---------- MATERIALS PROVIDED ----------

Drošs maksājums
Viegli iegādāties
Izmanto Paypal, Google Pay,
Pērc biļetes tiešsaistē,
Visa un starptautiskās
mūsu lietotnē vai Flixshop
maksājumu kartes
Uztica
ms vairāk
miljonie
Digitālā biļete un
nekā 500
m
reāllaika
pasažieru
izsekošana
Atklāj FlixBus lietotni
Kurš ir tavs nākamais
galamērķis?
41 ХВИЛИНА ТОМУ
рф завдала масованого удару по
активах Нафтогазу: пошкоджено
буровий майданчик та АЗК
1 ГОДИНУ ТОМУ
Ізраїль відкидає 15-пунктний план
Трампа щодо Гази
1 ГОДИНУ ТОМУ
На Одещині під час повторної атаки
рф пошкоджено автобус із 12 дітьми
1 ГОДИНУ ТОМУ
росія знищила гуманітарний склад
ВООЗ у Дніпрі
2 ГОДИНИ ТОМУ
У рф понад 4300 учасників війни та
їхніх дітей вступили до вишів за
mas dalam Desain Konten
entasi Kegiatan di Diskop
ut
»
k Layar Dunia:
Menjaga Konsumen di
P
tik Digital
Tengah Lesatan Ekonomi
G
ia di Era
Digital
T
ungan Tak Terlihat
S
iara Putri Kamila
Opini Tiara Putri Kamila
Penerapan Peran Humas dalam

----------

## TASK DIRECTIONS
Reproduce every line of the items above, character for character and in the same order.

## REPLY
Drošs maksājums
Viegli iegādāties
Izmanto Paypal, Google Pay,
Pērc biļetes tiešsaistē,
Visa un starptautiskās
mūsu lietotnē vai Flixshop
maksājumu kartes
Uztica
ms vairāk
miljonie
Digitālā biļete un
nekā 500
m
reāllaika
pasažieru
izsekošana
Atklāj FlixBus lietotni
Kurš ir tavs nākamais
galamērķis?
41 ХВИЛИНА ТОМУ
рф завдала масованого удару по
активах Нафтогазу: пошкоджено
буровий майданчик та АЗК
1 ГОДИНУ ТОМУ
Ізраїль відкидає 15-пунктний план
Трампа щодо Гази
1 ГОДИНУ ТОМУ
На Одещині під час повторної атаки
рф пошкоджено автобус із 12 дітьми
1 ГОДИНУ ТОМУ
росія знищила гуманітарний склад
ВООЗ у Дніпрі
2 ГОДИНИ ТОМУ
У рф понад 4300 учасників війни та
їхніх дітей вступили до вишів за
mas dalam Desain Konten
entasi Kegiatan di Diskop
ut
»
k Layar Dunia:
Menjaga Konsumen di
P
tik Digital
Tengah Lesatan Ekonomi
G
ia di Era
Digital
T
ungan Tak Terlihat
S
iara Putri Kamila
Opini Tiara Putri Kamila
Penerapan Peran Humas dalam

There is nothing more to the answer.